In order for you to accurately gauge the quality of a Cuban restaurant, you have to order the gold standard of measurement: Cuban sandwich with a coffee. If the sandwich’s pork is dripping with flavor and the coffee keeps you up for the rest of the week, you struck Cuban gold.
At the intersection of Broadway and Charnelton lies Eugene’s Cuban goldmine: Havana Cafe. The minute you walk in, your mouth will start to water and you will smell smells you didn’t even know existed, but are glad that they do. The smell of the pork and coffee, the sound of the music, and the colorful chairs and mural on the wall invite you to walk in and eat to your heart’s content.
Owner Andy Llarena opened up Havana Cafe on March 11 of this year. Llarena says he had always wanted to open a restaurant and he saw a local demand for Cuban food. “When I moved to Eugene, the first thing I noticed coming from Los Angeles was there’s no Cuban restaurant. I thought, ‘OK, well, fortunately I know how to cook myself,’” Llarena says.
The food at Havana Cafe lives up to Llarena’s and his staff’s cooking skills. Standouts on the menu include Andy’s original Cuban, the ropa vieja (old clothes, a Cuban staple), picadillo (ground beef with beans and white rice) and the croqueta sandwich.
Llarena started learning how to cook from his mother when he was 15. “Since I was very, very young, my mom had me in the kitchen. I kind of figured she wanted a girl but she got stuck with a boy so decided to show him how to cook,” Llarena said.
One key element Cuban cuisine is known for is its coffee — the cafe has buchito (a 3/4 oz shot) cortadito (coffee with milk), café con leche (coffee with more milk) and the colada (a fuller serving of coffee). Cuban coffee is a race car with nitrous that can only be described as “shocking,” Llarena says. And I am very much inclined to agree.
“I tell this story to everybody because it’s almost perfect,” Llarena says. Back when the restaurant was getting the final touches before it opened, he hired a painter to do a mural of a decorative map of Cuba. The painter was working late, putting on the last urethane coat on the wall. “He says it’s going to be a late night.” So, Llerena asks the painter, “OK, how late?” The reply: It could be midnight or morning.

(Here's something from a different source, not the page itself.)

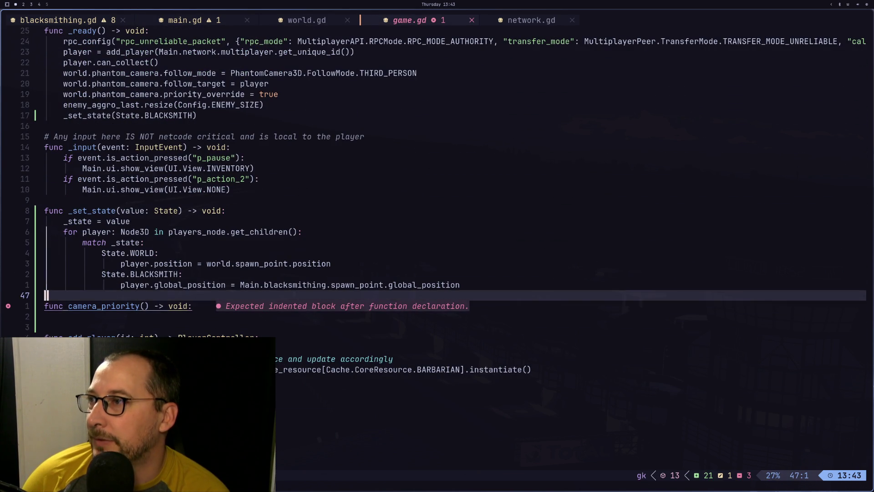
key("d")
key("d")
key("d")
key("d")
type(":w")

No problem, Llarena tells him, and the painter asks, “Can I get a little coffee?”
Llarena says “I’m like, ‘Well, sure. Are you sure?’ He says ‘Yes, I’m sure.’ So I poured him a colada, which is a 4-ounce cup, and he drank it. We got out of here pushing around 2 am and he went home,” Llarena says.
The next day, as Llarena tells it, “It’s opening day, the house is packed. We’re running around like chickens with their heads cut off,” and the painter walks in at about 12:30 pm, looking “like death” and saying,“Man, 4:30, I am still rolling around. I could not get to sleep.”
Llarena’s strong connection to family and culture is something you can appreciate when you eat at Havana Cafe. He commonly checks in on his customers, ensuring that they are enjoying their food.
Llarena was in the U.S. Marine Corps from 1982 to 1988, and his son served in Iraq and received two Purple Hearts for his service. “We love our roots, but we also love the United States,” Llarena says.
In Llarena’s kitchen there is a sign that says “En este cocina, bailamos,” meaning “In this kitchen we dance.” Llarena says that he and his employees dance in the kitchen and bump into each other while they cook. “I am loving what I do here,” he says.
Being able to sell his own product and share the food he grew up with means the world to Llarena, and it makes his day from the minute he opens to the time he closes.
Do yourself a favor and head to Havana Cafe, get yourself ropa vieja con un cortadito and soak in the flavors and the colorful, warm atmosphere. Just tell them that the Eugene Weekly sent you.